RebuttalAgent: Strategic Persuasion in Academic Rebuttal via Theory of Mind

Although artificial intelligence (AI) has become deeply integrated into various stages of the research workflow and achieved remarkable advancements, academic rebuttal remains a significant and underexplored challenge. This is because rebuttal is a complex process of strategic communication under severe information asymmetry rather than a simple technical debate. Consequently, current approaches struggle as they largely imitate surface-level linguistics, missing the essential element of perspective-taking required for effective persuasion. In this paper, we introduce RebuttalAgent, the first framework to ground academic rebuttal in Theory of Mind (ToM), operationalized through a ToM-Strategy-Response (TSR) framework that models reviewer mental state, formulates persuasion strategy, and generates evidence-based response. To train our agent, we construct RebuttalBench, a large-scale dataset synthesized via a novel critique-and-refine approach. Our training process consists of two stages, beginning with a supervised fine-tuning phase to equip the agent with ToM-based analysis and strategic planning capabilities, followed by a reinforcement learning phase leveraging the self-reward mechanism for scalable self-improvement. For reliable and efficient automated evaluation, we further develop Rebuttal-RM, a specialized evaluator trained on over 100K samples of multi-source rebuttal data, which achieves scoring consistency with human preferences surpassing powerful judge GPT-4.1. Extensive experiments show RebuttalAgent significantly outperforms the base model by an average of 18.3% on automated metrics, while also outperforming advanced proprietary models across both automated and human evaluations.
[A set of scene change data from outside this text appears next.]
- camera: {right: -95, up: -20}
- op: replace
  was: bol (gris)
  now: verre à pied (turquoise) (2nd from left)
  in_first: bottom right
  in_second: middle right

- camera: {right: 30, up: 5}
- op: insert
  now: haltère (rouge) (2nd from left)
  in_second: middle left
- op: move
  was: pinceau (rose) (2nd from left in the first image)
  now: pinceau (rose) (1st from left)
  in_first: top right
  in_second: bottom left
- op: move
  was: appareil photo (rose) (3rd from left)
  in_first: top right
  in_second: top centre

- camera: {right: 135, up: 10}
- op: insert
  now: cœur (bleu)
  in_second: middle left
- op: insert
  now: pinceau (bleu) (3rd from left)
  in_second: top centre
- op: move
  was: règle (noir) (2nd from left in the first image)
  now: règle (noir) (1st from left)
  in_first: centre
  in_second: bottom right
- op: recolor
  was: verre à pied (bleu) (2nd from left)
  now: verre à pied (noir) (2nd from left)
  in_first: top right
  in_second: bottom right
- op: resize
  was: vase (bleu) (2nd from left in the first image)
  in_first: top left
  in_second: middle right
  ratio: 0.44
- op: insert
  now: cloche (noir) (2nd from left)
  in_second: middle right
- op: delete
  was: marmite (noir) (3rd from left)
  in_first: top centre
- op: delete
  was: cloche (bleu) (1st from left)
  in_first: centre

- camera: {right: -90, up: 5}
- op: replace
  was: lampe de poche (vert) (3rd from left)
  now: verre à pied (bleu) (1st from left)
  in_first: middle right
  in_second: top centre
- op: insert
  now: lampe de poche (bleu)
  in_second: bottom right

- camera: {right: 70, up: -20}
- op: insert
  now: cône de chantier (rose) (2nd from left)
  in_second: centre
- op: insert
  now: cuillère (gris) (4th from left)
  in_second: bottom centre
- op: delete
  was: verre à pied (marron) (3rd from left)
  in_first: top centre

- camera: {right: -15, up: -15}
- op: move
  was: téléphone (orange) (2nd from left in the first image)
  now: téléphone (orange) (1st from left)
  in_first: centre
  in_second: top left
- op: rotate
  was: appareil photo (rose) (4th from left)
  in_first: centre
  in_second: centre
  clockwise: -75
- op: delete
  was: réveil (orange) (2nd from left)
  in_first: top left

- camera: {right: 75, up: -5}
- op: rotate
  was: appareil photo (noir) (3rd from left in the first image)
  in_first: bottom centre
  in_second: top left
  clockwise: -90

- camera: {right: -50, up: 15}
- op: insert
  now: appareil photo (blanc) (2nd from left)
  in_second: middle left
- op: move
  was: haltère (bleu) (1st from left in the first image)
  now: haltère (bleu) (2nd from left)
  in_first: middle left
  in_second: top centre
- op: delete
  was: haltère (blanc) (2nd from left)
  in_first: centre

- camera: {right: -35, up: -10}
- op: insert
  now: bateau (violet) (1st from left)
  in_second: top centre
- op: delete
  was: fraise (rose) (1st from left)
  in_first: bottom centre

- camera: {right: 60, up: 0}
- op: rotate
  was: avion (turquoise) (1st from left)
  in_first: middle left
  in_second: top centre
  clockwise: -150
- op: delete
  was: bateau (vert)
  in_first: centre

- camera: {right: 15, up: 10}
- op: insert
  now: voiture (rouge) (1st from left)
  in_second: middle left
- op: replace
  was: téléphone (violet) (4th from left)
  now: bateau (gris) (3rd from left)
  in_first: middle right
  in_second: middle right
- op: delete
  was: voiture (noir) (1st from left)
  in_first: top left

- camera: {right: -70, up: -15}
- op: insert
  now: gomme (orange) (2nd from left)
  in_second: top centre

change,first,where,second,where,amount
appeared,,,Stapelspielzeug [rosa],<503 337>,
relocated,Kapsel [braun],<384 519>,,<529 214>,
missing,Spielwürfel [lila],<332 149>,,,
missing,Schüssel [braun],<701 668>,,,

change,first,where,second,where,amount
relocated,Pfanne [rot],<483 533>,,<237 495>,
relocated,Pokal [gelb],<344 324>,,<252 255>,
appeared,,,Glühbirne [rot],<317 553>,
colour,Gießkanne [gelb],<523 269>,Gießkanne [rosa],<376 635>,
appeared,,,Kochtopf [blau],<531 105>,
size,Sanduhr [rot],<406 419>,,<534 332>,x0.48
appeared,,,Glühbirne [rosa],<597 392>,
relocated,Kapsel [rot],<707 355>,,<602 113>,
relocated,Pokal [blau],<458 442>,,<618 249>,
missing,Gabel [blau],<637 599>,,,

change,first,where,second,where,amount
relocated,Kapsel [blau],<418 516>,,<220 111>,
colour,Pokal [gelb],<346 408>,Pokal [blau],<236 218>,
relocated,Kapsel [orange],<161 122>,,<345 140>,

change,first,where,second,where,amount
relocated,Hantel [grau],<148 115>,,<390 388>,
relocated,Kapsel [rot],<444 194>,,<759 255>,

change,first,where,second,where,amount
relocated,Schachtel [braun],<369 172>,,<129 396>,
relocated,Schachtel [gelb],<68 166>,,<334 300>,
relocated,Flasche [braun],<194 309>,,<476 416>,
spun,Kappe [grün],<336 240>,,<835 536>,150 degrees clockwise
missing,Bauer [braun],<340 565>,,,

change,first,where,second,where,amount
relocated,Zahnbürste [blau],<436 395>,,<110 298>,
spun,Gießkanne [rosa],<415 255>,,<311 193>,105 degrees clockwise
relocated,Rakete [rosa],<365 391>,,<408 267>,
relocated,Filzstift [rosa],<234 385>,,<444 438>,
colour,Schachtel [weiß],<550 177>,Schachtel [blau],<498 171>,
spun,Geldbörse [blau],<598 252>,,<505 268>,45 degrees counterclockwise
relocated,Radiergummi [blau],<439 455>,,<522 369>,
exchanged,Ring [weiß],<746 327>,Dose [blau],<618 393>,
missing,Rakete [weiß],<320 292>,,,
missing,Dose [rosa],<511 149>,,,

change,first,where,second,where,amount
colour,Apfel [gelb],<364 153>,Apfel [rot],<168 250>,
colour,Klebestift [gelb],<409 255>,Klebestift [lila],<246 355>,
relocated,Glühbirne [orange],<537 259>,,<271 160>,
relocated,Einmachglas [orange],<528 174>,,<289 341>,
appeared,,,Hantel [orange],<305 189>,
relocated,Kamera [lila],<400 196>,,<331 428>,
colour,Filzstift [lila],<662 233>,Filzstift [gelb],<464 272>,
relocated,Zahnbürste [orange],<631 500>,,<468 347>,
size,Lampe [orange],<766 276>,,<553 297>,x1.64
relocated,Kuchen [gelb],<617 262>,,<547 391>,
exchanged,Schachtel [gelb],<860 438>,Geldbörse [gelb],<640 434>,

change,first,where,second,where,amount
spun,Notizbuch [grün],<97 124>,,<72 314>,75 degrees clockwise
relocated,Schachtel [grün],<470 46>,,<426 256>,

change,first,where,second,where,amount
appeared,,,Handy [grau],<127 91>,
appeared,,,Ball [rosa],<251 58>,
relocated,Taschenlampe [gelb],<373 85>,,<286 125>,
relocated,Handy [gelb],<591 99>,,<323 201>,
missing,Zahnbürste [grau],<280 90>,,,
翻译：尽管人工智能已深度融入研究流程的各个阶段并取得显著进展，学术反驳仍是一个重要且尚未充分探索的挑战。这是因为反驳是在严重信息不对称下进行的复杂策略性沟通过程，而非简单的技术辩论。因此，现有方法大多仅模仿表层语言特征，难以胜任，因其缺失有效说服所需的关键要素——观点采择。本文提出反驳代理，这是首个将学术反驳建立在心智理论基础上的框架，通过心智理论-策略-响应框架实现操作化，该框架建模审稿人心理状态、制定说服策略并生成基于证据的回应。为训练我们的代理，我们构建了反驳基准数据集，这是一个通过新颖的批判-精炼方法合成的大规模数据集。训练过程包含两个阶段：首先通过监督微调阶段使代理具备基于心智理论的分析与策略规划能力，随后通过强化学习阶段利用自奖励机制实现可扩展的自我改进。为实现可靠高效的自动化评估，我们进一步开发了反驳奖励模型，这是一个基于超过10万条多源反驳数据训练的专业化评估器，其评分与人类偏好的一致性超越了强大的GPT-4.1裁判模型。大量实验表明，反驳代理在自动化指标上平均显著超越基础模型18.3%，同时在自动化与人工评估中均优于先进的专有模型。